### Teks Rujukan

# # # #

Kelangkaan dan tingginya harga bahan pokok yang tidak bisa dikendalikan Pemerintah dalam melindungi masyarakat menjadi sorotan Yayasan Lembaga Konsumen Indonesia (YLKI).

Minyak Goreng Langkah, YLKI Sebut Disebabkan Permasalahan di Hulu yang Tak Dapat Ditangani Pemerintah

ANALITIK.CO.ID, BALIKPAPAN - Kelangkaan dan tingginya harga bahan pokok yang tidak bisa dikendalikan Pemerintah dalam melindungi masyarakat menjadi sorotan Yayasan Lembaga Konsumen Indonesia (YLKI).

Ketua YLKK Tulus Abadi, mengatakan dalam Webinar Masyarakat Ilmu Pemerintahan Indonesia (Mipi) dengan tema "Kelangkaan Sembako dalam Perspektif Ilmu Pemerintahan" bahwa kelangkaan terhadap sembako khususnya minyak goreng yang sedang menjadi fenomena masyarakat kali ini disebabkan permasalahan di hulu yang tidak dapat ditangani Pemerintah.

"Memang ini dari sisi hulu ada persoalan yang sangat serius makanya YLKI melihat tindakan pemerintah dalam konteks minyak goreng ini hanya berkutat pada aspek hilir saja tidak bermain atau mengambil kebijakan di hulu," kata Tulus Abdi, Sabtu (19/3/202).

Pihaknya telah membuat petisi kepada Komisi Pengawas Persaingan Usaha (KPPU) karena lambatnya dalam bergerak menindak minyak goreng, YLKI ingin KPPU mempercepat penyelidikan terhadap dugaan adanya kartel.

# # # #

### Cuplikan Data
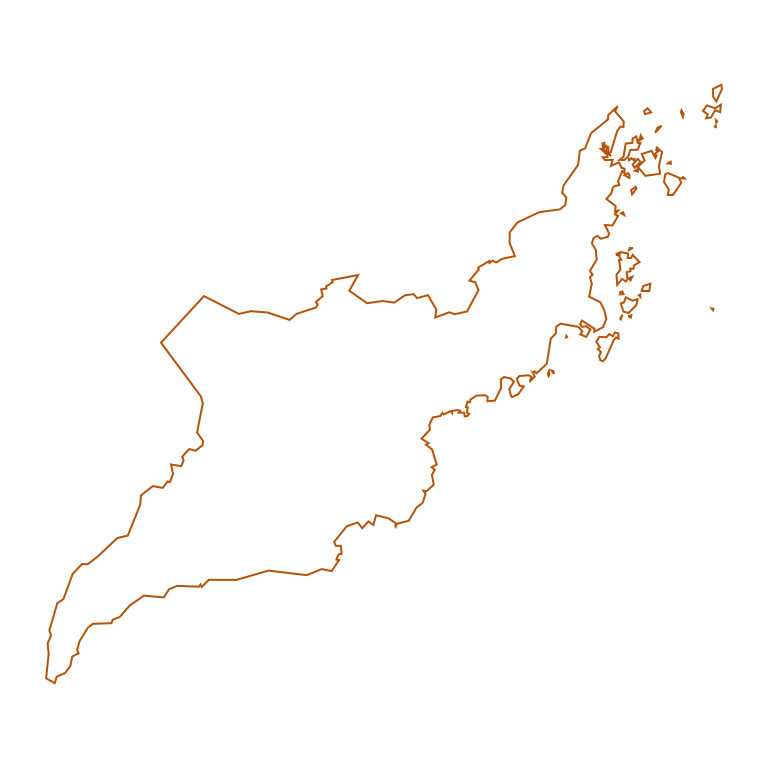 Iloilo, Iloilo, Philippines
{"feature_id": "2640588B17162343229623", "entity_name": "Iloilo", "entity_type": "district", "adm_level": 2, "iso_a3": "PHL", "parent_name": "Philippines", "parent_adm1": "Iloilo", "projection": "orthographic", "projection_center": [122.982, 11.053], "detail": "fine", "context": "isolated", "style": "outline", "palette": "amber", "viewbox_px": 768, "rotation_deg": 0, "n_neighbors": 0, "source": "geoboundaries", "source_scale": "gbopen_adm2", "svg_char_len": 6136}
<svg xmlns="http://www.w3.org/2000/svg" viewBox="0 0 768 768"><path d="M54.7,683.2L56.7,676.7L65.1,673.0L70.4,665.9L72.2,656.6L78.6,653.3L77.1,650.2L79.5,641.3L87.8,627.8L92.9,623.8L111.4,623.2L112.7,619.7L119.7,617.0L129.6,605.6L143.9,595.6L163.8,597.4L169.2,589.2L177.1,585.9L199.0,586.7L200.5,584.5L201.7,587.0L208.8,579.8L236.4,579.9L268.5,570.6L306.7,575.2L321.7,569.1L331.6,571.1L339.0,560.1L336.5,559.6L337.6,556.0L339.4,554.1L340.7,553.5L341.5,554.2L341.6,553.9L340.8,545.8L336.0,545.9L334.1,542.0L346.7,526.3L357.6,522.5L362.3,528.2L368.4,521.4L373.3,524.9L376.1,515.3L388.7,518.4L396.1,523.5L395.3,526.0L395.7,526.7L396.8,523.8L408.7,520.8L416.5,507.7L422.7,502.7L425.5,494.0L423.4,490.7L426.3,491.4L433.7,484.8L432.0,474.8L434.8,469.6L431.6,467.2L436.7,464.7L432.1,449.5L426.0,444.7L428.6,443.2L421.5,438.7L429.9,429.7L429.3,424.8L432.7,417.5L440.3,416.0L442.4,412.8L443.6,414.4L450.7,411.2L452.0,412.8L452.0,410.9L457.4,410.0L460.1,410.8L458.8,412.7L464.1,412.7L464.7,416.4L467.7,415.8L469.2,413.8L466.9,412.7L467.7,407.3L465.9,407.2L467.5,401.6L470.1,402.1L470.4,399.6L476.5,395.6L485.3,395.3L487.7,396.9L487.4,401.2L494.8,400.7L501.0,388.2L500.9,379.3L504.1,377.1L510.8,378.5L514.0,381.8L509.3,389.1L510.9,395.6L512.2,397.1L518.2,394.2L523.8,386.4L519.4,385.5L516.8,378.9L519.5,376.0L528.6,375.3L531.6,377.0L530.1,380.3L530.3,381.2L534.8,376.6L532.8,372.6L533.1,372.8L534.0,371.7L534.7,371.3L536.5,373.3L546.8,363.8L550.8,338.6L555.9,333.3L556.2,326.8L560.4,323.7L578.6,326.9L582.3,331.5L580.3,334.4L586.3,336.9L590.4,329.4L586.0,326.2L582.1,326.9L580.1,324.3L581.9,320.6L594.4,328.7L594.2,331.7L603.0,327.2L606.3,318.8L604.3,310.2L600.5,302.4L589.1,296.6L591.8,283.8L590.0,277.1L592.6,274.7L589.9,270.9L596.7,259.6L595.8,250.0L591.9,243.3L593.5,238.1L597.5,235.9L600.8,238.7L607.8,236.9L609.1,233.5L604.9,225.0L612.4,225.5L618.1,215.9L614.8,214.2L618.1,210.6L615.0,211.2L615.7,206.2L606.4,198.9L611.4,193.3L613.0,187.2L615.5,185.7L618.9,185.3L619.3,184.9L618.0,181.5L622.2,171.1L624.5,173.2L624.5,168.6L621.7,167.9L619.0,162.4L610.9,165.9L612.6,159.8L604.8,160.1L602.8,157.2L607.5,157.0L607.2,154.8L600.9,149.0L603.3,148.9L602.4,143.4L604.3,142.8L604.4,145.1L608.4,147.1L608.4,152.2L610.6,152.5L617.1,131.3L620.2,126.7L623.5,126.9L623.7,121.4L615.1,111.4L617.7,106.1L608.3,115.0L607.9,119.5L591.1,133.1L585.1,148.4L579.9,150.6L578.1,164.9L563.6,185.4L562.1,192.7L566.3,197.4L565.3,205.0L559.8,209.4L539.4,212.1L517.6,222.3L509.7,232.3L509.6,243.0L514.9,256.1L502.5,258.7L496.2,262.5L492.7,260.8L489.5,262.9L489.4,260.9L478.1,267.6L478.8,269.4L469.5,280.6L475.3,282.3L478.5,290.2L467.1,311.4L454.9,314.2L449.2,312.3L435.3,317.5L436.3,309.5L428.0,295.2L417.0,298.1L413.7,294.2L404.9,295.3L394.4,302.6L382.8,301.0L367.0,303.2L349.3,290.7L358.1,275.0L332.0,280.0L332.8,282.1L326.1,286.4L326.5,288.5L321.2,289.4L322.7,296.1L315.9,302.0L317.6,304.4L316.2,307.5L296.4,313.9L289.7,319.9L267.5,312.5L250.9,311.2L238.9,313.9L204.0,296.1L161.0,342.7L200.8,396.3L202.8,403.2L197.1,432.5L203.0,440.9L202.7,445.1L195.4,450.8L189.3,449.0L182.3,456.5L183.6,460.6L181.2,466.1L171.0,464.5L173.1,473.9L169.8,482.2L167.6,481.5L162.8,487.9L152.8,486.1L141.0,495.4L140.2,504.8L127.8,535.6L117.3,538.0L97.9,556.4L87.5,564.3L82.1,564.0L72.6,574.0L63.5,599.0L57.3,603.2L49.4,630.3L51.0,635.6L47.6,643.5L48.7,653.8L46.1,678.3L54.7,683.2ZM656.9,147.6L656.1,150.0L658.1,151.2L654.4,154.3L656.6,155.5L655.4,158.0L651.6,150.9L641.7,154.0L644.6,160.4L637.8,166.9L645.3,175.8L660.1,173.7L658.9,166.0L662.1,152.1L656.9,147.6ZM628.0,253.5L620.6,252.0L619.1,256.3L621.3,259.8L619.1,260.1L620.4,269.6L616.5,274.7L617.2,284.9L622.1,278.8L625.7,281.5L627.6,278.9L626.6,272.2L630.5,271.2L630.2,268.6L633.5,268.8L633.9,265.5L639.5,262.1L632.7,254.9L631.1,258.0L627.7,258.1L628.0,253.5ZM614.9,332.5L612.8,336.2L609.2,334.1L606.4,337.3L599.3,336.8L596.3,341.8L600.0,347.2L597.7,349.0L601.0,352.0L599.1,356.2L600.4,360.2L602.8,361.3L605.6,358.5L614.0,339.5L616.3,337.4L618.6,338.7L618.4,333.4L614.9,332.5ZM667.9,173.1L665.3,174.1L664.0,182.0L668.8,189.7L667.8,194.9L672.9,195.0L681.2,183.0L679.2,177.8L667.9,173.1ZM636.2,136.5L632.6,138.5L632.4,142.9L625.7,143.6L623.5,156.8L619.6,159.9L624.2,160.0L628.2,156.6L630.3,150.0L637.8,149.6L640.4,142.8L638.1,143.1L636.2,136.5ZM625.9,297.3L623.9,302.5L620.8,303.5L623.5,311.7L628.7,312.9L636.2,305.2L637.6,299.3L632.3,300.6L625.9,297.3ZM720.9,104.7L715.2,108.3L707.0,105.4L703.0,110.9L707.7,114.3L706.2,118.3L710.9,117.5L715.2,110.2L720.2,112.2L720.9,104.7ZM721.4,84.8L712.9,88.9L713.2,97.0L716.4,101.4L721.9,89.1L721.4,84.8ZM650.3,283.7L643.4,285.9L641.6,291.0L649.3,291.0L650.3,283.7ZM637.8,158.9L632.6,164.6L634.7,167.8L640.5,161.9L637.8,158.9ZM647.5,108.2L644.1,111.2L645.0,114.2L651.1,112.3L647.5,108.2ZM604.4,146.1L603.7,149.9L611.0,156.1L606.1,150.9L606.9,146.8L604.4,146.1ZM635.7,186.8L631.1,190.1L632.1,194.3L636.3,188.7L635.7,186.8ZM661.6,125.8L657.5,127.7L655.2,132.7L661.6,125.8ZM640.7,135.4L640.2,137.8L638.4,140.9L642.7,138.5L640.7,135.4ZM622.5,291.5L620.2,292.1L619.9,294.4L623.5,294.2L622.5,291.5ZM682.9,116.8L683.6,114.0L681.5,110.3L680.9,112.0L682.9,116.8ZM627.9,173.1L624.6,175.3L629.3,177.9L629.4,174.5L627.9,173.1ZM632.2,276.7L628.7,278.3L630.5,280.3L632.2,276.7ZM637.8,169.0L635.0,170.8L637.9,171.5L637.8,169.0ZM633.0,248.0L629.6,248.1L629.0,250.1L633.0,248.0ZM548.9,371.2L547.8,373.7L548.6,376.0L549.6,374.5L548.9,371.2ZM553.4,371.1L551.5,370.5L553.8,373.9L553.4,371.1ZM620.5,320.3L622.4,314.7L620.4,318.1L620.5,320.3ZM670.7,161.7L667.9,163.1L667.6,163.5L670.9,163.7L670.7,161.7ZM631.3,315.3L629.1,315.7L629.1,316.7L630.8,317.6L631.3,315.3ZM632.3,158.0L628.9,159.1L629.1,160.2L632.3,158.0ZM684.6,178.6L683.3,177.2L681.4,178.3L684.6,178.6ZM713.5,308.8L711.5,308.5L713.0,310.2L713.5,308.8ZM624.2,215.0L623.2,212.3L621.1,213.2L624.2,215.0ZM717.2,121.4L715.9,120.2L716.2,122.6L717.2,121.4ZM618.2,253.1L616.5,253.9L616.8,255.1L618.1,255.0L618.2,253.1ZM640.4,296.9L640.3,294.5L638.8,295.3L640.4,296.9ZM634.1,160.6L634.5,159.0L633.0,159.5L634.1,160.6ZM714.9,126.7L715.9,127.1L715.9,124.8L714.9,126.7ZM566.1,337.4L567.2,336.8L566.5,335.9L566.1,337.4Z" fill="none" stroke="#b45309" stroke-width="2"/></svg>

# # # #

### Instruksi Tertulis
Lanjutkan berita tentang kelangkaan minyak goreng setelah kalimat terakhirnya. Materi ini terpisah dari berita tentang kelangkaan minyak goreng.

### Hasil Akhir
"Mengapa ada dugaan kartel? karena industri sawit, industri minyak goreng, industri Crude palm oil (CPO) itu di "dikangkangi" oleh para pemain yang sama dan itu mencapai 50% lebih," kata Tulus.

Ia mengatakan ketika harga pasar internasional sedang tinggi yang saat ini terjadi mereka akan lebih senang dong menjual ke pasar internasional karena cuannya lebih besar otomatis insting dagangnya akan ke sana.

Bersekongkolnya salah satu pihak dalam menentukan harga yang sama, menyebabkan konsumen tidak bisa memilih barang, dan hal itu dilarang dalam Undang-Undang karena perdagangan tidak sehat.

"Mereka rame-rame akan menjual ke luar untuk diekspor. Nah kemudian mereka bersekongkol menentukan harga yang sama dan kemudian itulah ada dugaan kartel," tuturnya.

Seperti diketahui pada akhir tahun 2021 kemarin harga minyak goreng yang naik, pemerintah mengatakan hanya sampai Natal dan Tahun Baru saja, namun kenaikan harga masih terasa oleh masyarakat hingga sekarang.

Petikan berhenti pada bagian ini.